エンリッチメントごとに複数のモデルを選択できます。2つ以上のモデルを使用すると、結果は自動的にフュージョンされます。
デフォルトでは、出力にはenrichment済みのデータフィールドのみが含まれます。「Enrichmentメタデータを含める」をオンにすると、コスト、トークン、fusionの詳細、recordのIDが追加されます。
下流での比較のために、フュージョン結果と併せて個々のモデルの結果を任意で出力します。
設定されている場合、モデルと言語のドロップダウンにはプラン制限が表示されます。クォータ適用による HTTP 402 エラーは、制限の詳細を含む明確で実行可能なメッセージとして表示されます。メタデータ出力には、下流のルーティング用に現在のプラン制限が含まれます。
Entity Enricher ノードは n8n の AI Agent にツールとして接続できます。これにより、エージェントは会話の途中でエンティティをエンリッチするタイミングやスキーマを取得するタイミングを自ら判断します。トリガーノードは意図的にこの形では提供していません。トリガーはワークフローを開始するものであり、エージェントが呼び出すものではないからです。

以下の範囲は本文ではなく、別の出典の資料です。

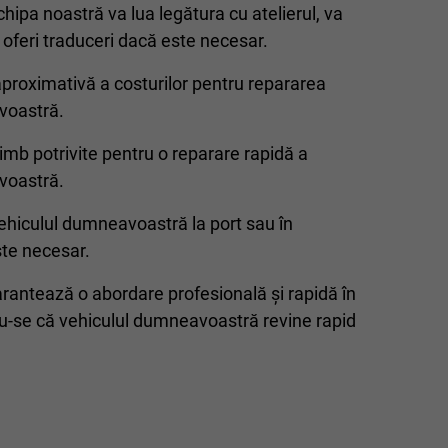
chipa noastră va lua legătura cu atelierul, va
a oferi traduceri dacă este necesar.
proximativă a costurilor pentru repararea
voastră.
mb potrivite pentru o reparare rapidă a
voastră.
hiculul dumneavoastră la port sau în
ste necesar.
garantează o abordare profesională și rapidă în
du-se că vehiculul dumneavoastră revine rapid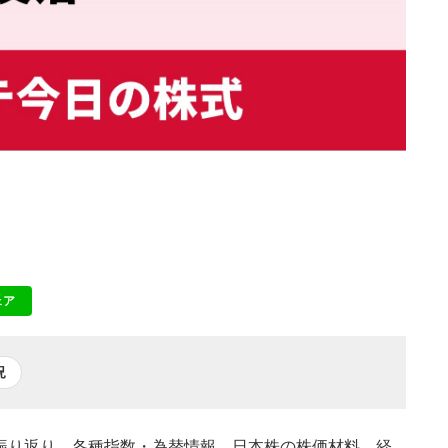
ェア
NE
況
場の振り返り、各種指数・為替情報、日本株の株価材料、経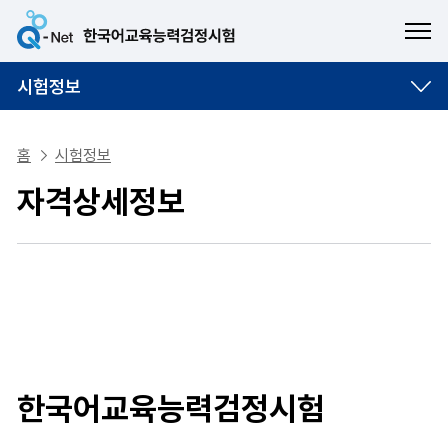
ME
시험정보
홈
시험정보
자격상세정보
한국어교육능력검정시험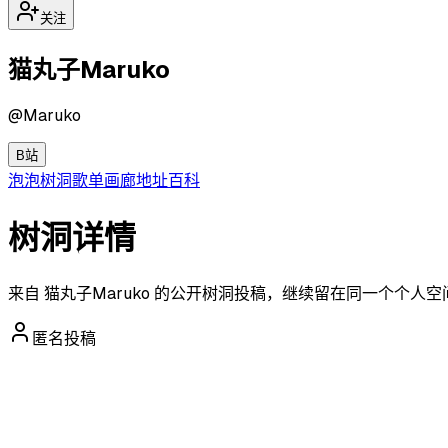
关注
猫丸子Maruko
@
Maruko
B站
泡泡
树洞
歌单
画廊
地址
百科
树洞详情
来自 猫丸子Maruko 的公开树洞投稿，继续留在同一个个人
匿名投稿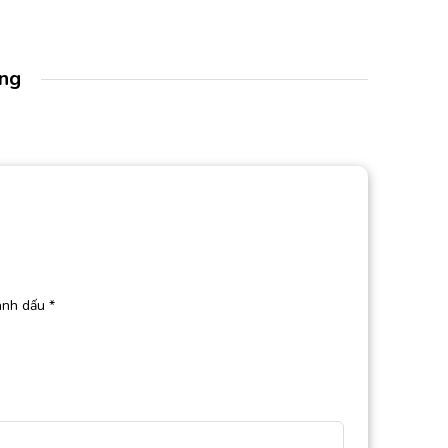
àng
ánh dấu
*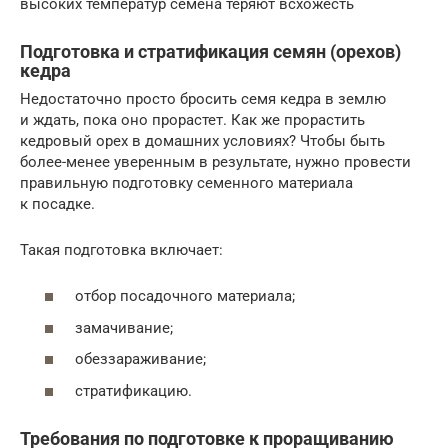
высоких температур семена теряют всхожесть
Подготовка и стратификация семян (орехов)
кедра
Недостаточно просто бросить семя кедра в землю
и ждать, пока оно прорастет. Как же прорастить
кедровый орех в домашних условиях? Чтобы быть
более-менее уверенным в результате, нужно провести
правильную подготовку семенного материала
к посадке.
Такая подготовка включает:
отбор посадочного материала;
замачивание;
обеззараживание;
стратификацию.
Требования по подготовке к проращиванию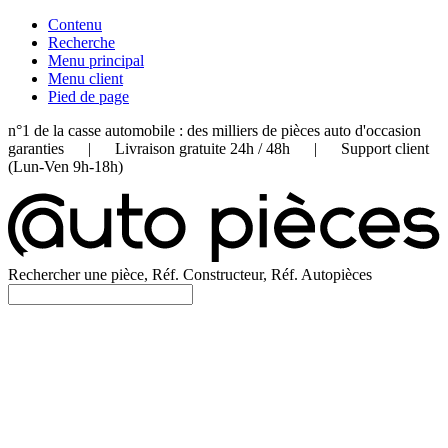
Contenu
Recherche
Menu principal
Menu client
Pied de page
n°1 de la casse automobile : des milliers de pièces auto d'occasion
garanties | Livraison gratuite 24h / 48h | Support client
(Lun-Ven 9h-18h)
Rechercher une pièce, Réf. Constructeur, Réf. Autopièces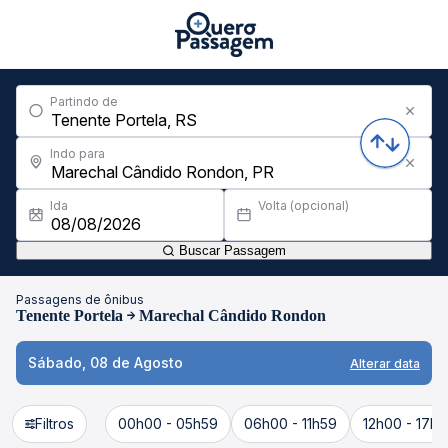
Partindo de
Indo para
Ida
Volta (opcional)
Buscar Passagem
Passagens de ônibus
Tenente Portela
Marechal Cândido Rondon
Sábado, 08 de Agosto
Alterar data
Filtros
00h00 - 05h59
06h00 - 11h59
12h00 - 17h5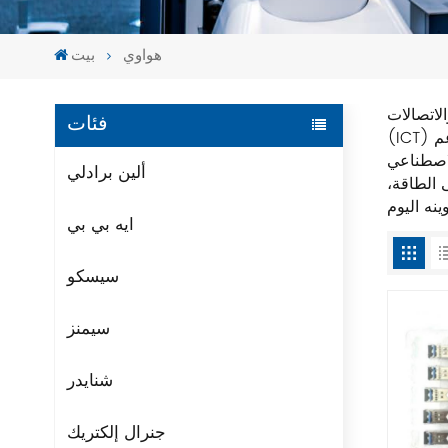
هواوي
بيت
لاتصالات
فئات
(ICT) بسلاسة مع سيناريوهات الصناعة. وهذا يقود هذا النوع من الابتكار في البنية التحتية الذي يدفع التحول الرقمي والذكي، ويدعم
ألين برادلي
 الطاقة،
ايه بي بي
سيسكو
سيمنز
شنايدر
جنرال إلكتريك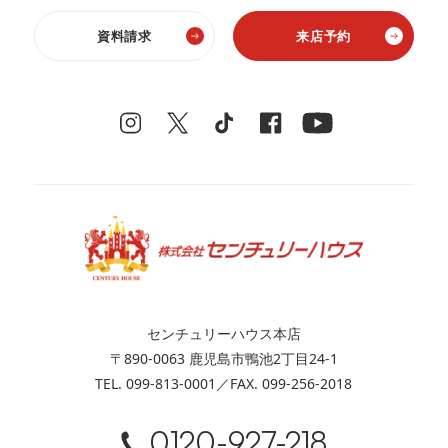
資料請求
来店予約
センチュリーハウス本店
〒890-0063 鹿児島市鴨池2丁目24-1
TEL. 099-813-0001／FAX. 099-256-2018
0120-927-218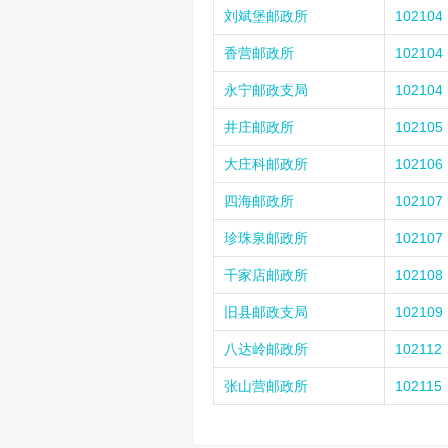
刘斌堡邮政所
102104
香营邮政所
102104
永宁邮政支局
102104
井庄邮政所
102105
大庄科邮政所
102106
四海邮政所
102107
珍珠泉邮政所
102107
千家店邮政所
102108
旧县邮政支局
102109
八达岭邮政所
102112
张山营邮政所
102115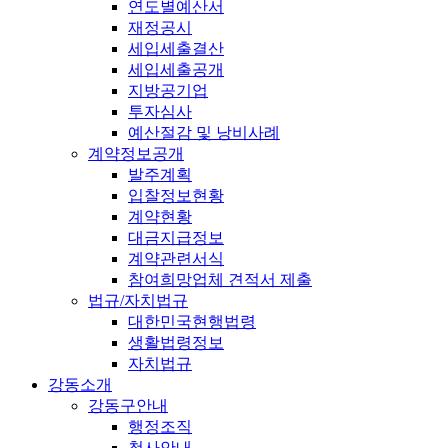
연도별예산서
재정공시
세입세출결산
세입세출공개
지방공기업
투자심사
예산절감 및 낭비사례
계약정보공개
발주계획
입찰정보현황
계약현황
대금지급정보
계약관련서식
참여희망업체 견적서 제출
법규/자치법규
대한민국현행법령
생활법령정보
자치법규
강동소개
강동구안내
행정조직
청사안내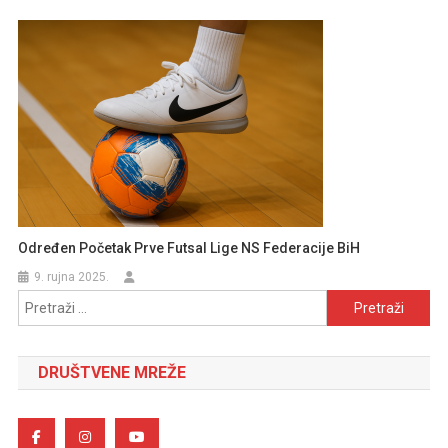
Određen Početak Prve Futsal Lige NS Federacije BiH
9. rujna 2025.
Pretraži:
DRUŠTVENE MREŽE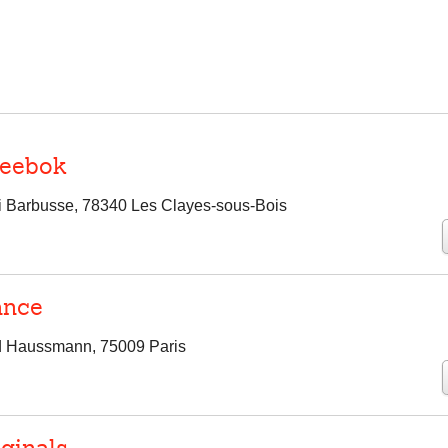
Reebok
i Barbusse, 78340 Les Clayes-sous-Bois
ance
d Haussmann, 75009 Paris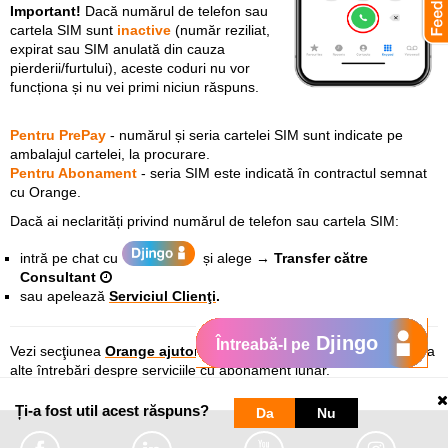
Important!
Dacă numărul de telefon sau
cartela SIM sunt
inactive
(număr reziliat,
expirat sau SIM anulată din cauza
pierderii/furtului), aceste coduri nu vor
funcționa și nu vei primi niciun răspuns.
Pentru PrePay
-
numărul și seria cartelei SIM sunt indicate pe
ambalajul cartelei, la procurare.
Pentru Abonament
-
seria SIM este indicată în contractul semnat
cu Orange.
Dacă ai neclarități privind numărul de telefon sau cartela SIM:
intră pe chat cu
și a
lege →
Transfer către
Consultant
sau
apelează
Serviciul Clienţi
.
Djingo
Întreabă-l pe
Vezi secţiunea
Orange ajutor abonament
unde găseşti răspuns la
alte întrebări despre serviciile cu abonament lunar.
Ți-a fost util acest răspuns?
Da
Nu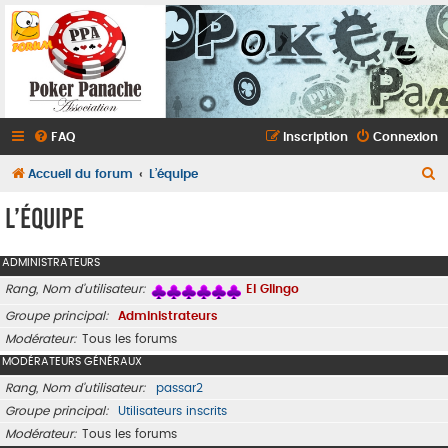
FAQ
Inscription
Connexion
R
Accueil du forum
L’équipe
e
L’équipe
c
h
ADMINISTRATEURS
e
Rang, Nom d’utilisateur
El Glingo
r
Groupe principal
Administrateurs
c
Modérateur
Tous les forums
h
MODÉRATEURS GÉNÉRAUX
e
Rang, Nom d’utilisateur
passar2
r
Groupe principal
Utilisateurs inscrits
Modérateur
Tous les forums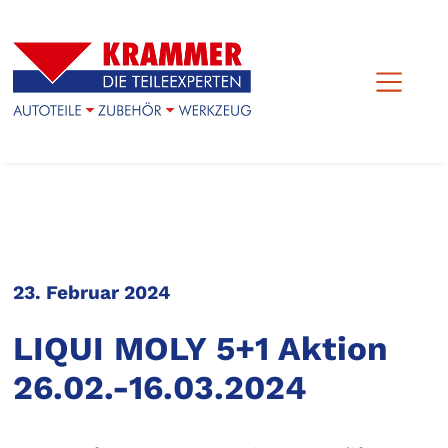
23. Februar 2024
LIQUI MOLY 5+1 Aktion
26.02.-16.03.2024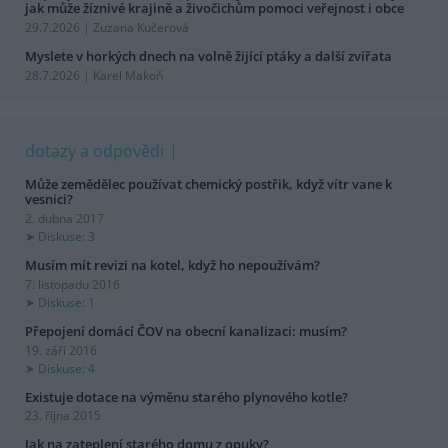
jak může žíznivé krajině a živočichům pomoci veřejnost i obce
29.7.2026 | Zuzana Kučerová
Myslete v horkých dnech na volně žijící ptáky a další zvířata
28.7.2026 | Karel Makoň
dotazy a odpovědi
Může zemědělec používat chemický postřik, když vítr vane k
vesnici?
2. dubna 2017
Diskuse: 3
Musím mít revizi na kotel, když ho nepoužívám?
7. listopadu 2016
Diskuse: 1
Přepojení domácí ČOV na obecní kanalizaci: musím?
19. září 2016
Diskuse: 4
Existuje dotace na výměnu starého plynového kotle?
23. října 2015
Jak na zateplení starého domu z opuky?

このパッケージには、すぐに使えるワークフローファイルが同梱されています。単一エンリッチメント、バッチ、ドキュメントからエンリッチメント、画像からサンプル、そしてスキーマへ、サンプルからスキーマ、差分フィードの PostgreSQL への排出です。一から組み立てる代わりに、いずれかをインポートして自分の認証情報に差し替えてください。